I rode through Savannah, Georgia today and am beginning to realize that the workout doesn't vary much from one place to another and the ride is actually on the nearest remote road or trail, well away from the town and often not even in the advertised town. So Savannah was actually through a swamp along the Savannah river. The host rider recommended that we go for a run or a bike ride around the city proper and for all I know that can be done via Peloton as well....

I think the seat is a little too far back for me but I'm reluctant to mess around with Dana's settings. I'm already logging into the rides as her. If there were actually anybody to wonder, they would probably be wondering what has caused Dana's effort to have dropped so precipitously. 

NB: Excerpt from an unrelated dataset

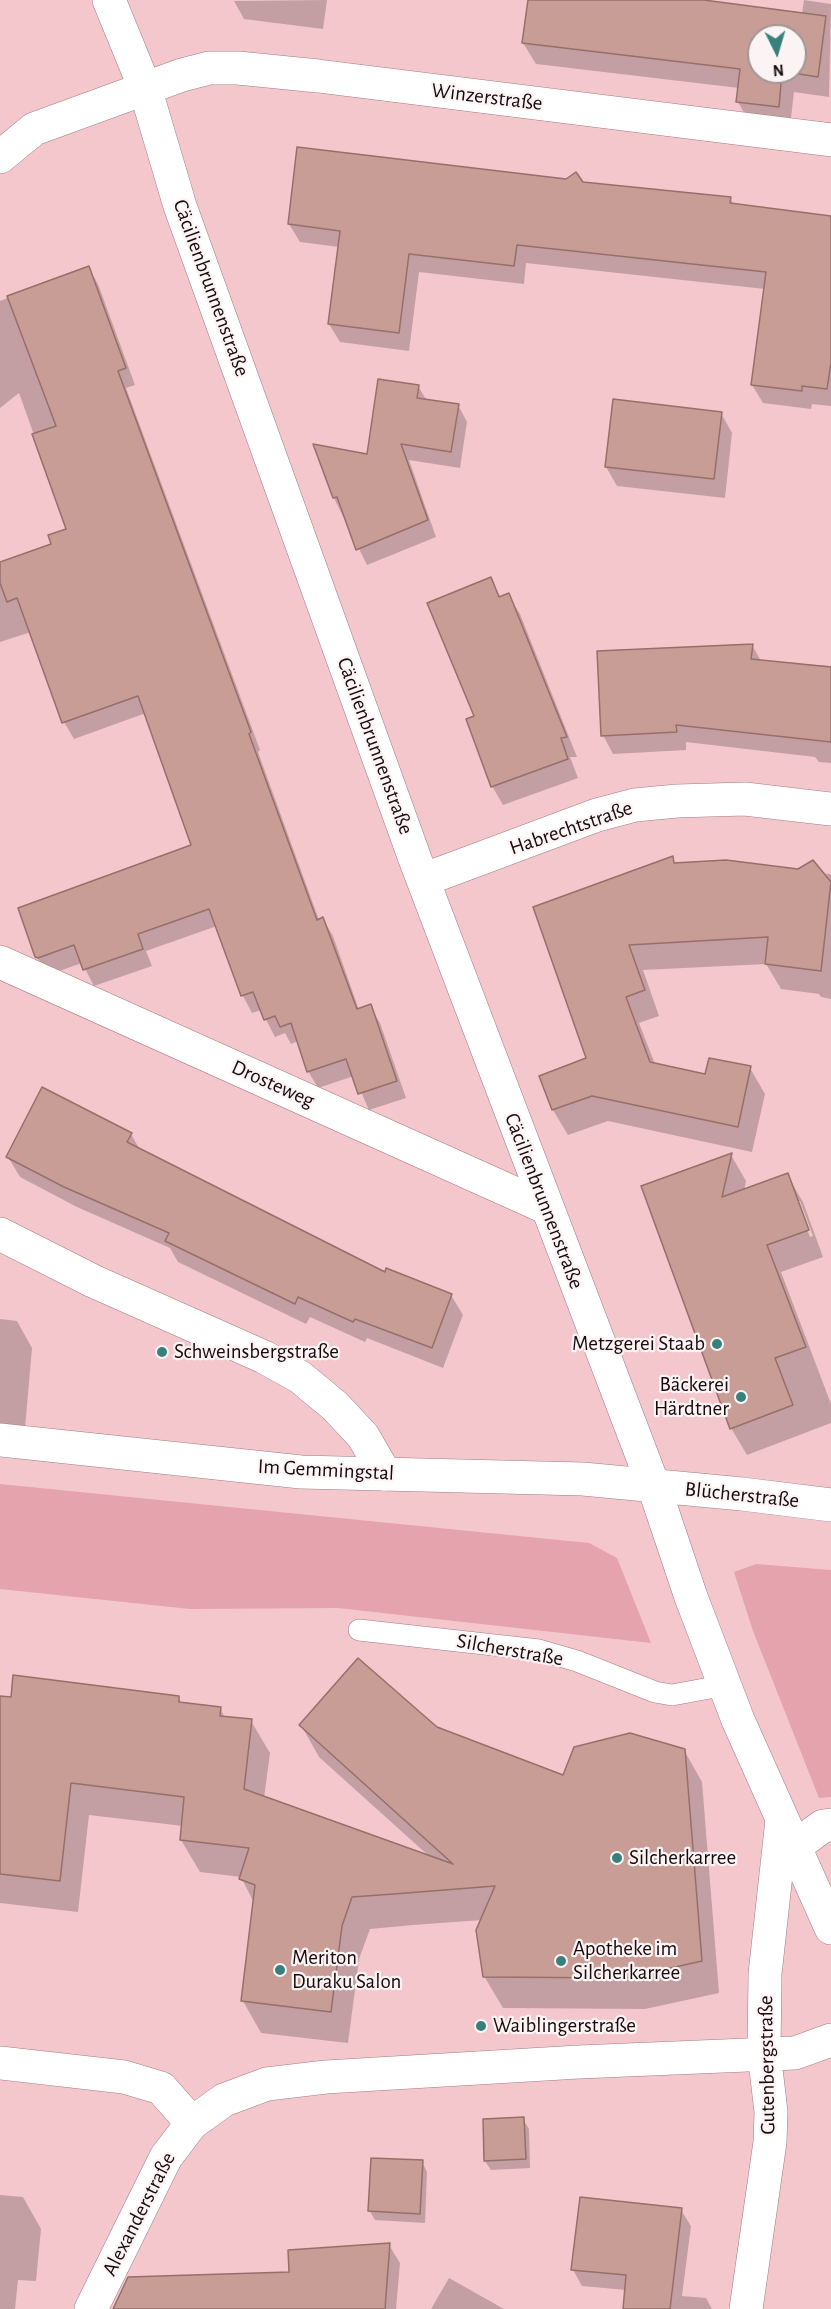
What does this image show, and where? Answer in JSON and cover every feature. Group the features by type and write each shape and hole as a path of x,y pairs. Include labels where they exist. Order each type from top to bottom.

We drove around the nearby subdivision on the way home from Dana and Jim's last night and there seems to be something of a contest going on over who can have the most lights. Some decorations are quite tasteful, others contain a plethora of random blow up figures that seem only vaguely related to the festive season. They have lights inside them but during the day the generators which keep them blown up are turned off and they collapse to the ground in a decidedly dispirited fashion...often face first. On the other hand, a man in a nearby town planted a little tree in his front yard, vowing that one day he would put Christmas lights on it. What with one thing and another he never got round to it and the tree is now about 25 feet high and he is unable to stand,.so the neighbors got together, rented a cherry picker, bought lights and lit up the whole tree for him from top to bottom.

Human kindness is not dead, but the news from Gaza every day on the front page of the paper can only make me wonder what ever happened to human decency? A picture of a woman with her husband sitting on the ground holding their newborn baby just made me weep. I have a candle in the window, which nobody can see, but I light it every night with the hope that it will bring some hope for the millions who must have run out of it long since.